[Stored items]
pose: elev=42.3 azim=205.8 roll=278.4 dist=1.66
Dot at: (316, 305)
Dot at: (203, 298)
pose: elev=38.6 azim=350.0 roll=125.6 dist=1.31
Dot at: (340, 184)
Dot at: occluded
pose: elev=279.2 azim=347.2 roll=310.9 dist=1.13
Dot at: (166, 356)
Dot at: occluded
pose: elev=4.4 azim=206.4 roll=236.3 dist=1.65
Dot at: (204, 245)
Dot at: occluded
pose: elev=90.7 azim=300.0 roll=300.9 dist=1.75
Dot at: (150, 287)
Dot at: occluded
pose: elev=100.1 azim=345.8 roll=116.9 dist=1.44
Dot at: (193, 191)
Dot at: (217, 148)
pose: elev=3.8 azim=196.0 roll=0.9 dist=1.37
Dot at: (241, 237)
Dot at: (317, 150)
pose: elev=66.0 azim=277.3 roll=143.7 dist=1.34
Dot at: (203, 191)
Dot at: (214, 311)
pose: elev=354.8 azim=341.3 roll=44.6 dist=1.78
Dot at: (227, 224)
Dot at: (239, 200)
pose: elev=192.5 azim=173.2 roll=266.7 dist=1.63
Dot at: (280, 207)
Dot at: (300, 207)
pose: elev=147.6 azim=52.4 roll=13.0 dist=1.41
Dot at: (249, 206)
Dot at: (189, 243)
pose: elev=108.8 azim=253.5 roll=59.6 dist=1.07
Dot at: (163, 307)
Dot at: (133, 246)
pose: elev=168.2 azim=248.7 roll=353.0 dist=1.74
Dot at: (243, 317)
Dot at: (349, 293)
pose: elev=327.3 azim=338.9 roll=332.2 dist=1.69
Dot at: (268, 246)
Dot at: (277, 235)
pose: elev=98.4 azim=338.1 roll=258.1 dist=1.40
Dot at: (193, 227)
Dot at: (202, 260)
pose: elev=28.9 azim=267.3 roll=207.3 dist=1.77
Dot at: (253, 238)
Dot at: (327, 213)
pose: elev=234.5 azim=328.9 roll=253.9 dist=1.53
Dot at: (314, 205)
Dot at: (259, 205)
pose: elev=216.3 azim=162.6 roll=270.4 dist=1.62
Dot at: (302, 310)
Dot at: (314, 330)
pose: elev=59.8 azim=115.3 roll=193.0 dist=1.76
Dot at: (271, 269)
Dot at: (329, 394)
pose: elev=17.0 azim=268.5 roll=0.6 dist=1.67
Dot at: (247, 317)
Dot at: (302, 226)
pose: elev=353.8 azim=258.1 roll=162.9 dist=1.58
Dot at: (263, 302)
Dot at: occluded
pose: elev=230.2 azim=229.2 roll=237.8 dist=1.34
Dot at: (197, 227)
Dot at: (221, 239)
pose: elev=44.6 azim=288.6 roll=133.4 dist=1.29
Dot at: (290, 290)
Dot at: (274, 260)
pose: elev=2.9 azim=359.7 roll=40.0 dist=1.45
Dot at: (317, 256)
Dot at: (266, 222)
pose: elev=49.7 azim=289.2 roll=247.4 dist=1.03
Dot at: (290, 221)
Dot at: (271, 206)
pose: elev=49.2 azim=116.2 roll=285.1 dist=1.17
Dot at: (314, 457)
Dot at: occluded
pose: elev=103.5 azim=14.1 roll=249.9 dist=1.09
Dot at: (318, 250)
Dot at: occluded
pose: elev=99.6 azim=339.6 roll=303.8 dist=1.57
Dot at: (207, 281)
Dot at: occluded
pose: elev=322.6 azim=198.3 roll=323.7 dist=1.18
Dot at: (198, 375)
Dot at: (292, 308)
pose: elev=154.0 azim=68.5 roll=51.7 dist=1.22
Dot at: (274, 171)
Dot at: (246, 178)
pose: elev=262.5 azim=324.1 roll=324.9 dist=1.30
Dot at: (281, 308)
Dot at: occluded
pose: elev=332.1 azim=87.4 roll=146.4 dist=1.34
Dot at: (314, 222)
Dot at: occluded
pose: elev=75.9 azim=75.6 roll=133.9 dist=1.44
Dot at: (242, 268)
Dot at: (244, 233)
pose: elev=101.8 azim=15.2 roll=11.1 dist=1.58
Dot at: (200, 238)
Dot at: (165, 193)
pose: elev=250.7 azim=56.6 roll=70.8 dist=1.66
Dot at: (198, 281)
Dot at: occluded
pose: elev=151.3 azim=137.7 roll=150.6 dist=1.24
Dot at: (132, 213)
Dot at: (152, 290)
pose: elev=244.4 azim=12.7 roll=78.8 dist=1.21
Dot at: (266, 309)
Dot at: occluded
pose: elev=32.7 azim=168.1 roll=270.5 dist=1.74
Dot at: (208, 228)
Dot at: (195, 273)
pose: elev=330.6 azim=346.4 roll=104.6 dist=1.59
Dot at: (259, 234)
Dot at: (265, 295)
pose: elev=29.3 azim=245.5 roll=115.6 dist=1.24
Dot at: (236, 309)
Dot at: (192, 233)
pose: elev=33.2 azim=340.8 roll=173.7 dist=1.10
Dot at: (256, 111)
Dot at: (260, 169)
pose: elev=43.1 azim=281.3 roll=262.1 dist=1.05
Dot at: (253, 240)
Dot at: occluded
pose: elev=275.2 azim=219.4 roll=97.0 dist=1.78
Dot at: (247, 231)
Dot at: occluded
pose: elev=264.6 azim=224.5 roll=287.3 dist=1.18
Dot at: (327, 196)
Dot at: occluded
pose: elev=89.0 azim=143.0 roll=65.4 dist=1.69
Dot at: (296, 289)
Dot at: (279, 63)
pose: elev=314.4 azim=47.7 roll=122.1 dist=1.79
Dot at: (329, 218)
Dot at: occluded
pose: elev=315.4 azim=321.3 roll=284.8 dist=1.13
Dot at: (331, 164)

[GIVEN TASK] Give back every line above, copied word for word with no changes.

[THE REPLY]
pose: elev=42.3 azim=205.8 roll=278.4 dist=1.66
Dot at: (316, 305)
Dot at: (203, 298)
pose: elev=38.6 azim=350.0 roll=125.6 dist=1.31
Dot at: (340, 184)
Dot at: occluded
pose: elev=279.2 azim=347.2 roll=310.9 dist=1.13
Dot at: (166, 356)
Dot at: occluded
pose: elev=4.4 azim=206.4 roll=236.3 dist=1.65
Dot at: (204, 245)
Dot at: occluded
pose: elev=90.7 azim=300.0 roll=300.9 dist=1.75
Dot at: (150, 287)
Dot at: occluded
pose: elev=100.1 azim=345.8 roll=116.9 dist=1.44
Dot at: (193, 191)
Dot at: (217, 148)
pose: elev=3.8 azim=196.0 roll=0.9 dist=1.37
Dot at: (241, 237)
Dot at: (317, 150)
pose: elev=66.0 azim=277.3 roll=143.7 dist=1.34
Dot at: (203, 191)
Dot at: (214, 311)
pose: elev=354.8 azim=341.3 roll=44.6 dist=1.78
Dot at: (227, 224)
Dot at: (239, 200)
pose: elev=192.5 azim=173.2 roll=266.7 dist=1.63
Dot at: (280, 207)
Dot at: (300, 207)
pose: elev=147.6 azim=52.4 roll=13.0 dist=1.41
Dot at: (249, 206)
Dot at: (189, 243)
pose: elev=108.8 azim=253.5 roll=59.6 dist=1.07
Dot at: (163, 307)
Dot at: (133, 246)
pose: elev=168.2 azim=248.7 roll=353.0 dist=1.74
Dot at: (243, 317)
Dot at: (349, 293)
pose: elev=327.3 azim=338.9 roll=332.2 dist=1.69
Dot at: (268, 246)
Dot at: (277, 235)
pose: elev=98.4 azim=338.1 roll=258.1 dist=1.40
Dot at: (193, 227)
Dot at: (202, 260)
pose: elev=28.9 azim=267.3 roll=207.3 dist=1.77
Dot at: (253, 238)
Dot at: (327, 213)
pose: elev=234.5 azim=328.9 roll=253.9 dist=1.53
Dot at: (314, 205)
Dot at: (259, 205)
pose: elev=216.3 azim=162.6 roll=270.4 dist=1.62
Dot at: (302, 310)
Dot at: (314, 330)
pose: elev=59.8 azim=115.3 roll=193.0 dist=1.76
Dot at: (271, 269)
Dot at: (329, 394)
pose: elev=17.0 azim=268.5 roll=0.6 dist=1.67
Dot at: (247, 317)
Dot at: (302, 226)
pose: elev=353.8 azim=258.1 roll=162.9 dist=1.58
Dot at: (263, 302)
Dot at: occluded
pose: elev=230.2 azim=229.2 roll=237.8 dist=1.34
Dot at: (197, 227)
Dot at: (221, 239)
pose: elev=44.6 azim=288.6 roll=133.4 dist=1.29
Dot at: (290, 290)
Dot at: (274, 260)
pose: elev=2.9 azim=359.7 roll=40.0 dist=1.45
Dot at: (317, 256)
Dot at: (266, 222)
pose: elev=49.7 azim=289.2 roll=247.4 dist=1.03
Dot at: (290, 221)
Dot at: (271, 206)
pose: elev=49.2 azim=116.2 roll=285.1 dist=1.17
Dot at: (314, 457)
Dot at: occluded
pose: elev=103.5 azim=14.1 roll=249.9 dist=1.09
Dot at: (318, 250)
Dot at: occluded
pose: elev=99.6 azim=339.6 roll=303.8 dist=1.57
Dot at: (207, 281)
Dot at: occluded
pose: elev=322.6 azim=198.3 roll=323.7 dist=1.18
Dot at: (198, 375)
Dot at: (292, 308)
pose: elev=154.0 azim=68.5 roll=51.7 dist=1.22
Dot at: (274, 171)
Dot at: (246, 178)
pose: elev=262.5 azim=324.1 roll=324.9 dist=1.30
Dot at: (281, 308)
Dot at: occluded
pose: elev=332.1 azim=87.4 roll=146.4 dist=1.34
Dot at: (314, 222)
Dot at: occluded
pose: elev=75.9 azim=75.6 roll=133.9 dist=1.44
Dot at: (242, 268)
Dot at: (244, 233)
pose: elev=101.8 azim=15.2 roll=11.1 dist=1.58
Dot at: (200, 238)
Dot at: (165, 193)
pose: elev=250.7 azim=56.6 roll=70.8 dist=1.66
Dot at: (198, 281)
Dot at: occluded
pose: elev=151.3 azim=137.7 roll=150.6 dist=1.24
Dot at: (132, 213)
Dot at: (152, 290)
pose: elev=244.4 azim=12.7 roll=78.8 dist=1.21
Dot at: (266, 309)
Dot at: occluded
pose: elev=32.7 azim=168.1 roll=270.5 dist=1.74
Dot at: (208, 228)
Dot at: (195, 273)
pose: elev=330.6 azim=346.4 roll=104.6 dist=1.59
Dot at: (259, 234)
Dot at: (265, 295)
pose: elev=29.3 azim=245.5 roll=115.6 dist=1.24
Dot at: (236, 309)
Dot at: (192, 233)
pose: elev=33.2 azim=340.8 roll=173.7 dist=1.10
Dot at: (256, 111)
Dot at: (260, 169)
pose: elev=43.1 azim=281.3 roll=262.1 dist=1.05
Dot at: (253, 240)
Dot at: occluded
pose: elev=275.2 azim=219.4 roll=97.0 dist=1.78
Dot at: (247, 231)
Dot at: occluded
pose: elev=264.6 azim=224.5 roll=287.3 dist=1.18
Dot at: (327, 196)
Dot at: occluded
pose: elev=89.0 azim=143.0 roll=65.4 dist=1.69
Dot at: (296, 289)
Dot at: (279, 63)
pose: elev=314.4 azim=47.7 roll=122.1 dist=1.79
Dot at: (329, 218)
Dot at: occluded
pose: elev=315.4 azim=321.3 roll=284.8 dist=1.13
Dot at: (331, 164)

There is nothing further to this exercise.